At the start of the installation, the second Technician noticed there were four clamps, two which were in better shape than the others and made the assumption that the newer looking clamps were ordered as replacements for the others and that the other two were left installed. The second Technician did not notice the clamps missing from the installation. The Technician installed the two easily-accessible clamps connecting the valve to the ductwork, secured sense line, electrical, closed the cowl and signed off the log.
The aircraft was dispatched for flight. Following takeoff, the aircraft experienced a fire warning and immediately returned to the airport declaring an emergency. The subsequent investigation revealed that the unclamped segments of ducting separated under takeoff pressure, allowing unrestrained high pressure, hot compressor bleed air inside the cowl.
When deviating from the AMM, not only are the engineering considerations overlooked, the method to provide the partial status of a task has also been compromised.
When the Original Equipment Manufacturer (OEM) writes maintenance procedures they may understand the engineering requirements driving the procedure the procedure; but do not always understand the environment the Technician works in and may not have the same experience level in maintaining an aircraft. That being said, through proper technical vetting with engineering approval, operator experience can be applied to the procedures.

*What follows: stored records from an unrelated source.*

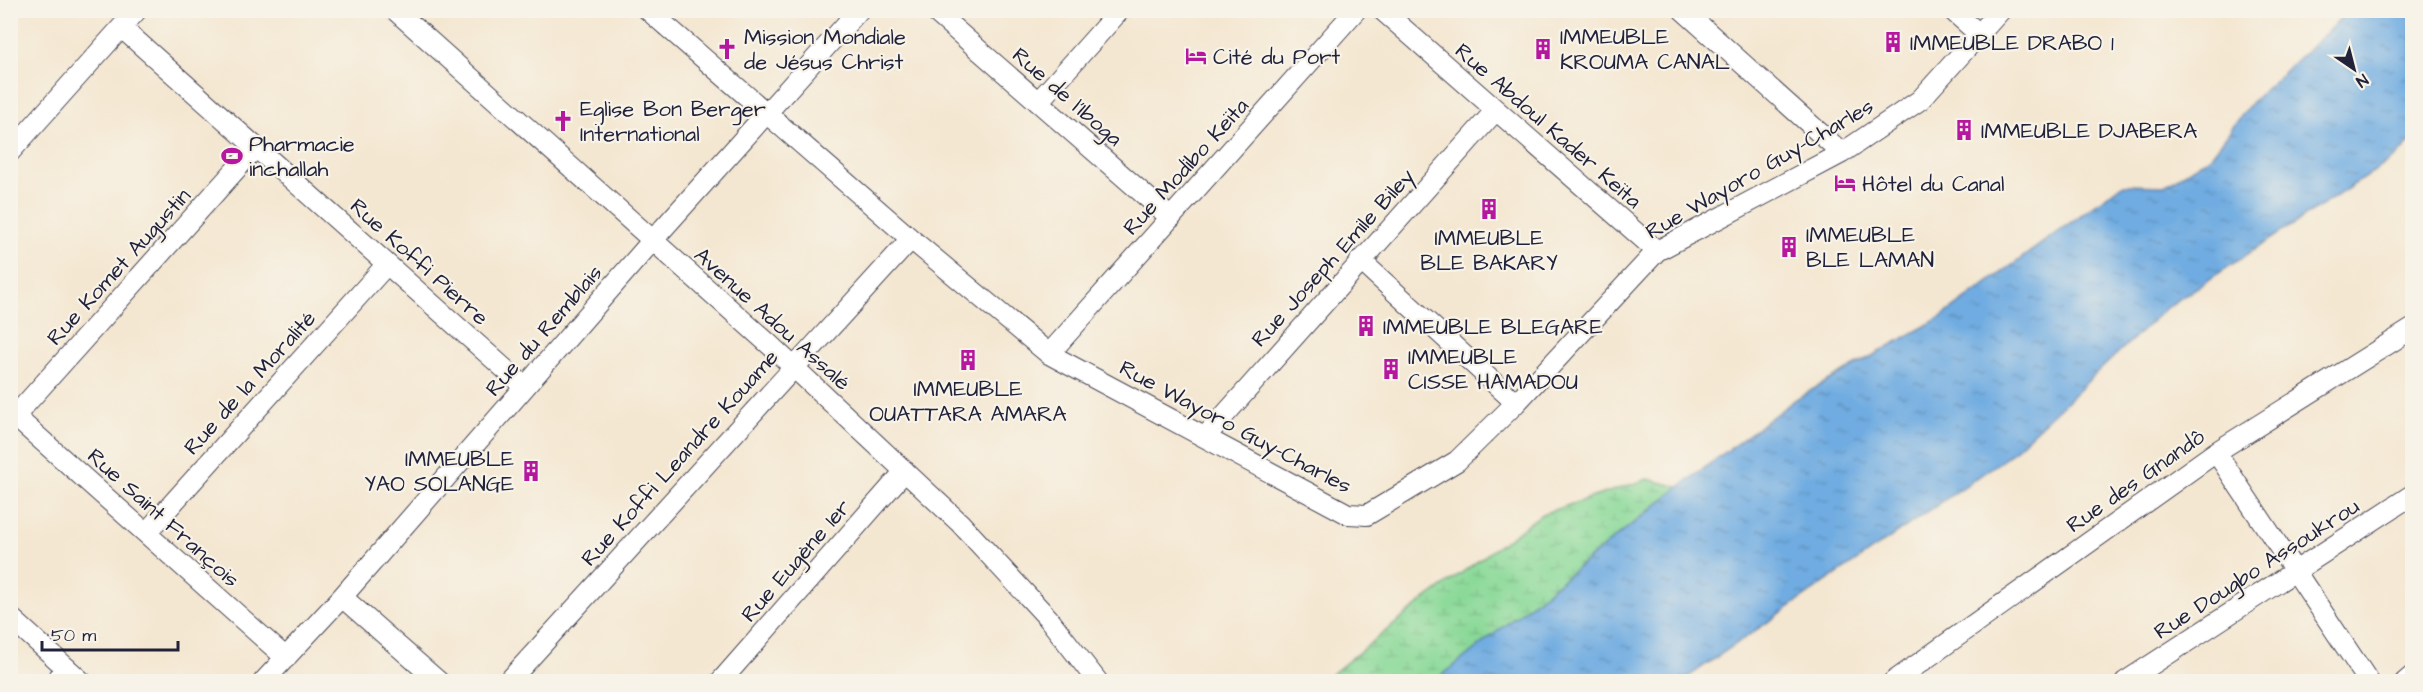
<svg xmlns="http://www.w3.org/2000/svg" width="2423" height="692" font-family="'Architects Daughter',sans-serif">
<style>
.wetland{fill:url(#wetland-marsh);stroke:#567e6a;stroke-width:1.5}
.water{fill:url(#water-ripples);stroke:#49678e;stroke-width:1.5}
.lines{fill:none;stroke-linecap:round;stroke-linejoin:round}
.minor-casing{stroke:#424052;stroke-width:22}
.minor{stroke:#fff;stroke-width:20}
.labels{text-anchor:middle;stroke-width:4.5;stroke-linejoin:round;paint-order:stroke}
.poi-label{font-size:22px;fill:#22223b;stroke:#f7f3e8;text-anchor:start}
.street-label{font-size:22px;fill:#22223b;stroke:#f7f3e8}
</style>
<defs>
<pattern id="wetland-marsh" width="20" height="14" patternUnits="userSpaceOnUse" patternTransform="scale(1.5)"><rect width="20" height="14" fill="#8ad998"/><path d="M1 5h8M5 5V1M11 12h8M15 12V8" fill="none" stroke="#77ba84"/></pattern>
<pattern id="water-ripples" width="26" height="14" patternUnits="userSpaceOnUse" patternTransform="scale(1.5)"><rect width="26" height="14" fill="#70ace1"/><path d="M2 4q2-2 4 0t4 0M15 11q2-2 4 0t4 0" fill="none" stroke="#5c8cb8"/></pattern>
</defs>
<rect width="100%" height="100%" fill="#f7f3e8"/>
<filter id="ink" filterUnits="userSpaceOnUse"><feTurbulence type="fractalNoise" baseFrequency=".0167" numOctaves="2"/><feDisplacementMap in="SourceGraphic" scale="12" xChannelSelector="R" yChannelSelector="G"/><feConvolveMatrix kernelMatrix="1 2 1 2 8 2 1 2 1" color-interpolation-filters="sRGB"/></filter>
<filter id="wash" filterUnits="userSpaceOnUse"><feTurbulence type="fractalNoise" baseFrequency=".008" numOctaves="4" result="noise"/><feDisplacementMap in="SourceGraphic" scale="24" xChannelSelector="R" yChannelSelector="G"/><feGaussianBlur stdDeviation="1.35" result="paint"/><feColorMatrix in="noise" values="0 0 0 0 0 0 0 0 0 0 0 0 0 0 0 0 0 1.4 0 .05"/><feComposite in="paint" operator="in"/></filter>
<g filter="url(#wash)">
<rect width="100%" height="100%" fill="#f4e7d1"/>
<path class="wetland" d="M 1648,479 L 1679,487 L 1435,681 L 1322,682 L 1426,599 L 1542,514 Z"/>
<path class="water" d="M 2349,11 L 2412,11 L 2412,140 L 2396,157 L 2167,307 L 2007,457 L 1682,681 L 1435,681 L 1679,487 L 1796,399 L 1941,317 L 2122,185 L 2165,186 L 2211,156 L 2251,103 Z"/>
</g>
<g filter="url(#ink)">
<g class="lines">
<defs>
<path id="minor" d="M 395,10 L 770,345 L 960,523 L 1048,618 L 1098,682
M 648,10 L 911,239 L 1049,354 L 1348,514 L 1367,515 L 1457,461 L 1516,403 L 1657,251 L 1842,153 L 1920,100 L 2001,10
M 933,10 L 1171,218
M 1382,10 L 1657,251
M 1683,10 L 1842,153
M 1952,10 L 1980,35
M 122,28 L 525,387
M 1038,102 L 1120,10
M 10,152 L 137,10
M 1360,260 L 1516,403
M 1049,354 L 1356,10
M 10,412 L 286,658
M 15,416 L 256,147
M 1205,437 L 1496,110
M 2216,452 L 2369,682
M 146,533 L 387,264
M 342,597 L 439,682
M 10,617 L 82,682
M 55,682 L 67,668
M 263,682 L 342,597 L 652,241 L 859,10
M 508,682 L 911,239
M 720,682 L 905,471
M 1893,682 L 2216,452 L 2412,329
M 2125,682 L 2412,495
M 2405,682 L 2412,676"/>
</defs>
<use href="#minor" class="minor-casing"/>
<use href="#minor" class="minor"/>
</g>
</g>
<defs>
<symbol id="building-bare" viewBox="-9 -9 18 18"><path d="M-4-6H4V6H1V3H-1V6H-4ZM-2.5-4.3h1.7v1.8h-1.7ZM.8-4.3h1.7v1.8H.8ZM-2.5-1h1.7V.8h-1.7ZM.8-1h1.7V.8H.8Z" fill="#b5179e" stroke="#f7f3e8" stroke-width="2.5" paint-order="stroke"/></symbol>
<symbol id="church-bare" viewBox="-9 -9 18 18"><path d="M-1.2-6h2.4v3.5h3.3v2.4h-3.3V6h-2.4V-.1h-3.3v-2.4h3.3Z" fill="#b5179e" stroke="#f7f3e8" stroke-width="2.5" paint-order="stroke"/></symbol>
<symbol id="hotel-bare" viewBox="-9 -9 18 18"><path d="M-6-4.5h1.5V1H6V5H4.5V3h-9V5H-6ZM-4 0a1.8 1.8 0 1 1 3.6 0ZM.5 0V-2.5h3Q6-2.5 6 0Z" fill="#b5179e" stroke="#f7f3e8" stroke-width="2.5" paint-order="stroke"/></symbol>
<symbol id="stadium-bare" viewBox="-9 -9 18 18"><path d="M0-5a6.5 5 0 1 0 0 10a6.5 5 0 1 0 0-10ZM-3.5-1.8h7v3.6h-7Z" fill="#b5179e" stroke="#f7f3e8" stroke-width="2.5" paint-order="stroke"/></symbol>
</defs>
<g fill-rule="evenodd">
<use href="#building-bare" x="1878" y="27" width="30" height="30"/>
<use href="#church-bare" x="712" y="34" width="30" height="30"/>
<use href="#building-bare" x="1528" y="34" width="30" height="30"/>
<use href="#hotel-bare" x="1181" y="41" width="30" height="30"/>
<use href="#church-bare" x="548" y="106" width="30" height="30"/>
<use href="#building-bare" x="1949" y="115" width="30" height="30"/>
<use href="#stadium-bare" x="217" y="141" width="30" height="30"/>
<use href="#hotel-bare" x="1830" y="168" width="30" height="30"/>
<use href="#building-bare" x="1474" y="194" width="30" height="30"/>
<use href="#building-bare" x="1774" y="232" width="30" height="30"/>
<use href="#building-bare" x="1351" y="311" width="30" height="30"/>
<use href="#building-bare" x="953" y="345" width="30" height="30"/>
<use href="#building-bare" x="1376" y="354" width="30" height="30"/>
<use href="#building-bare" x="516" y="456" width="30" height="30"/>
</g>
<g class="labels">
<g class="poi-label">
<text x="744" y="44">Mission Mondiale<tspan x="744" dy="25">de Jésus Christ</tspan></text>
<text x="1560" y="44">IMMEUBLE<tspan x="1560" dy="25">KROUMA CANAL</tspan></text>
<text x="1910" y="50">IMMEUBLE DRABO 1</text>
<text x="1213" y="64">Cité du Port</text>
<text x="580" y="116">Eglise Bon Berger<tspan x="580" dy="25">International</tspan></text>
<text x="1981" y="138">IMMEUBLE DJABERA</text>
<text x="249" y="151">Pharmacie<tspan x="249" dy="25">inchallah</tspan></text>
<text x="1862" y="191">Hôtel du Canal</text>
<text x="1806" y="242">IMMEUBLE<tspan x="1806" dy="25">BLE LAMAN</tspan></text>
<text x="1489" y="245" text-anchor="middle">IMMEUBLE<tspan x="1489" dy="25">BLE BAKARY</tspan></text>
<text x="1383" y="334">IMMEUBLE BLEGARE</text>
<text x="1408" y="364">IMMEUBLE<tspan x="1408" dy="25">CISSE HAMADOU</tspan></text>
<text x="968" y="396" text-anchor="middle">IMMEUBLE<tspan x="968" dy="25">OUATTARA AMARA</tspan></text>
<text x="514" y="466" text-anchor="end">IMMEUBLE<tspan x="514" dy="25">YAO SOLANGE</tspan></text>
</g>
<g class="street-label">
<text transform="translate(1068 96) rotate(41)" y="8">Rue de l'Iboga</text>
<text transform="translate(1549 125) rotate(41)" y="8">Rue Abdoul Kader Keïta</text>
<text transform="translate(1185 166) rotate(-48)" y="8">Rue Modibo Keïta</text>
<text transform="translate(1759 168) rotate(-30)" y="8">Rue Wayoro Guy-Charles</text>
<text transform="translate(1332 257) rotate(-48)" y="8">Rue Joseph Emile Biley</text>
<text transform="translate(420 261) rotate(42)" y="8">Rue Koffi Pierre</text>
<text transform="translate(118 266) rotate(-48)" y="8">Rue Komet Augustin</text>
<text transform="translate(773 318) rotate(42)" y="8">Avenue Adou Assalé</text>
<text transform="translate(543 330) rotate(-49)" y="8">Rue du Remblais</text>
<text transform="translate(249 382) rotate(-48)" y="8">Rue de la Moralité</text>
<text transform="translate(1236 426) rotate(28)" y="8">Rue Wayoro Guy-Charles</text>
<text transform="translate(679 457) rotate(-48)" y="8">Rue Koffi Leandre Kouame</text>
<text transform="translate(2135 480) rotate(-35)" y="8">Rue des Gnandô</text>
<text transform="translate(164 517) rotate(42)" y="8">Rue Saint François</text>
<text transform="translate(795 560) rotate(-49)" y="8">Rue Eugène 1er</text>
<text transform="translate(2256 568) rotate(-33)" y="8">Rue Dougbo Assoukrou</text>
</g>
</g>
<rect width="2423" height="692" fill="none" stroke="#f7f3e8" stroke-width="36"/>
<g transform="translate(2354 69) rotate(145)" stroke="#f7f3e8" stroke-width="4.5" paint-order="stroke">
<path d="M0-4.5L10 22L0 15L-10 22Z" fill="#22223b"/>
<text y="-9" font-size="16" font-weight="bold" text-anchor="middle" fill="#22223b">N</text>
</g>
<path d="M42 641v9h136v-9" fill="none" stroke="#22223b" stroke-width="3"/>
<text x="51" y="641" font-size="18" fill="#22223b" stroke="#f7f3e8" stroke-width="4.5" paint-order="stroke">50 m</text>
</svg>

Engineering and reliability can also be affected when approved procedures are not followed. In the above situation, the valve was installed using the engine duct flange as a fulcrum to pry the replacement valve in place. The results of the stress on the flange or duct after a series of valve removals and replacements are unknown; however they could show up in a future inspection as a latent failure or possibly as a worst scenario.
To ensure consistency in the application of these procedures, the use of aircraft publications must be mandated by the operator as the standard and deviations must be approved and incorporated.
Maintenance induced errors emanating from inconsistent procedures that deviate from the approved standard can make it difficult to determine the corrective action to a reliability problem. Following approved procedures is mandatory and when they are complied with, procedural changes can be made and reliability trends can be correlated more consistently to the revised practices introduced through the revised procedure.